Is it possible for you to consider that Jesus is telling you that you can really know the kingdom of heaven in your lifetime? That you can be fulfilled, that you can, in fact, see God? Can you hear this as an invitation into a blessedness that is possible in your life?
If so, know that it will not happen by wishing it so. Nor does will it happen by having right beliefs or being perfect and never doing anything wrong. It happens by actively placing ourselves in the hands of God, day in and day out.
A word of caution, however. Commitment and zeal in the spiritual life are a tricky thing. We can become harsh with ourselves, pushing ourselves willfully towards something that, in the end, is a gift. I’ve done that. We can regularly lurch between zeal and disappointment, and eventually give up, resigning ourselves to lackluster mediocrity.
But somehow or another, the saints, the ones who have inspired us, the blessed ones who have lived the Beatitudes and have seen God, have applied themselves with dedication towards this hope. They understood that they have a part to play in becoming saints, that it would not happen unless they desired and pursued holiness of life.
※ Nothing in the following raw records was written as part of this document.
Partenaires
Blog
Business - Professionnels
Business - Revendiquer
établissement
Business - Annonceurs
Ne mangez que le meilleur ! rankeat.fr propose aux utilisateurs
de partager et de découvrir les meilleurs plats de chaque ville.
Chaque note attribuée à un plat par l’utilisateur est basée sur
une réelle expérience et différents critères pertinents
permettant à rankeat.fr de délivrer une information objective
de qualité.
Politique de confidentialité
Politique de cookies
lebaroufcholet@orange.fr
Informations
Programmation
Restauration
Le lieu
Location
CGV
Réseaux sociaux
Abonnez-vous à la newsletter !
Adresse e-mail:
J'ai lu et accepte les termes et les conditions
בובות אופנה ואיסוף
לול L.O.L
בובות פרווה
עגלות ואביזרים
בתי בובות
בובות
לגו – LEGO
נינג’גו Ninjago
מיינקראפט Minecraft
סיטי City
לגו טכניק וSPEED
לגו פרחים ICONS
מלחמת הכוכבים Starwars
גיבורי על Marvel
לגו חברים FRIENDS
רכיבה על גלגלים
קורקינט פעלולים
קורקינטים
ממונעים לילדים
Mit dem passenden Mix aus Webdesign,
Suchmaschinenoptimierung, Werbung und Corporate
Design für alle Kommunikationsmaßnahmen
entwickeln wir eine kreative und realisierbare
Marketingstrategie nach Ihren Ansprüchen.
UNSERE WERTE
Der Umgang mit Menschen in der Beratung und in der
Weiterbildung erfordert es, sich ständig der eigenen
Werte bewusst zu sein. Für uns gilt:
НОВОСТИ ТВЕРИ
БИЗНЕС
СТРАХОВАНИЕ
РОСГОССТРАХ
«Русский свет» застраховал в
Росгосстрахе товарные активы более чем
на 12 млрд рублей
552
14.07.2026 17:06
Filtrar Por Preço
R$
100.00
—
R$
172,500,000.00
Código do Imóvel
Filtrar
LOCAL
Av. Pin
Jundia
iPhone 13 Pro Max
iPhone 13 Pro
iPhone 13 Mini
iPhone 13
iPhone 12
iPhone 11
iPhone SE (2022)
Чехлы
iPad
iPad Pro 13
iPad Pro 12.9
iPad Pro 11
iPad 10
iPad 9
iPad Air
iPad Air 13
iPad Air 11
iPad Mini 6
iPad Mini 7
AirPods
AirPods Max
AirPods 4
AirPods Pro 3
I don’t know about you, but I seem to go in and out of this kind of commitment. Like a slow-moving tide, it ebbs and it flows. I first felt this desire rise in me many years ago, when I was 25 years old. It was during a series of crises that left me quite disoriented. In a moment of grace one night while lying in bed, I imagined myself as an old man on my deathbed. At the end of my life, I found myself being asked “Brian, what did you live for?” And as I came out of this reverie, I knew without a doubt that I wanted to live for God.
Now recently, for whatever reason, the tide of my desire for God has flowed in again. I am once again aware that I can experience what Jesus promises in the Beatitudes, that they are not just empty words.
And I also know that this happens when I diligently practice with meditation, prayer, and self-awareness throughout the day. It happens when I orient my life around the things that matter, by reading things that encourage me, by doing what I can to remain mentally and physically fresh and alert, by practicing trust and faith when stress and worry threaten to overwhelm me.
Now you may express how you stay centered in God differently. You may have very different kinds of spiritual practice. That doesn’t matter. What matters is that if you want holiness of life, you apply yourself towards it, day in and day out.
Three weeks ago, I participated in a funeral for someone whom I only knew a few weeks. I had been called in because he wanted to talk about how to make his final journey towards death. Doug was not a member; he wasn’t even a Christian, and barely even a person of faith. None of that mattered. Because in the course of the conversation it became abundantly clear to me that I was talking with a saint.
He lived the Beatitudes. He lived the Baptismal Covenant. He was humble and pure of heart. He cared when things needed to be set right, and did something about it. He looked for the good in others and respected their dignity, even when they were very difficult people. He was a reconciler, and shed light wherever he went.
And because he did, he experienced what Jesus promises. He knew mercy and purity of heart; his hunger was filled with abundant life. Everyone who attended his funeral said this about him. You could see his light in their faces.
Doug is one of those on our ofrenda today. I put him there to honor his life, to show my appreciation for who he was. But I also put him there in order to remember that it is possible for me to be a saint, too, like him.
It’s not easy to become a saint. It’s not easy to live into the Beatitudes, or to fulfill the vows of the Baptismal Covenant. But it is possible. Those saints that shine with God’s light are not a special breed apart. They are as human, as flawed, as you and me. The only difference is that they kept aiming towards the life that Jesus said was possible. And in doing so, they proved him right.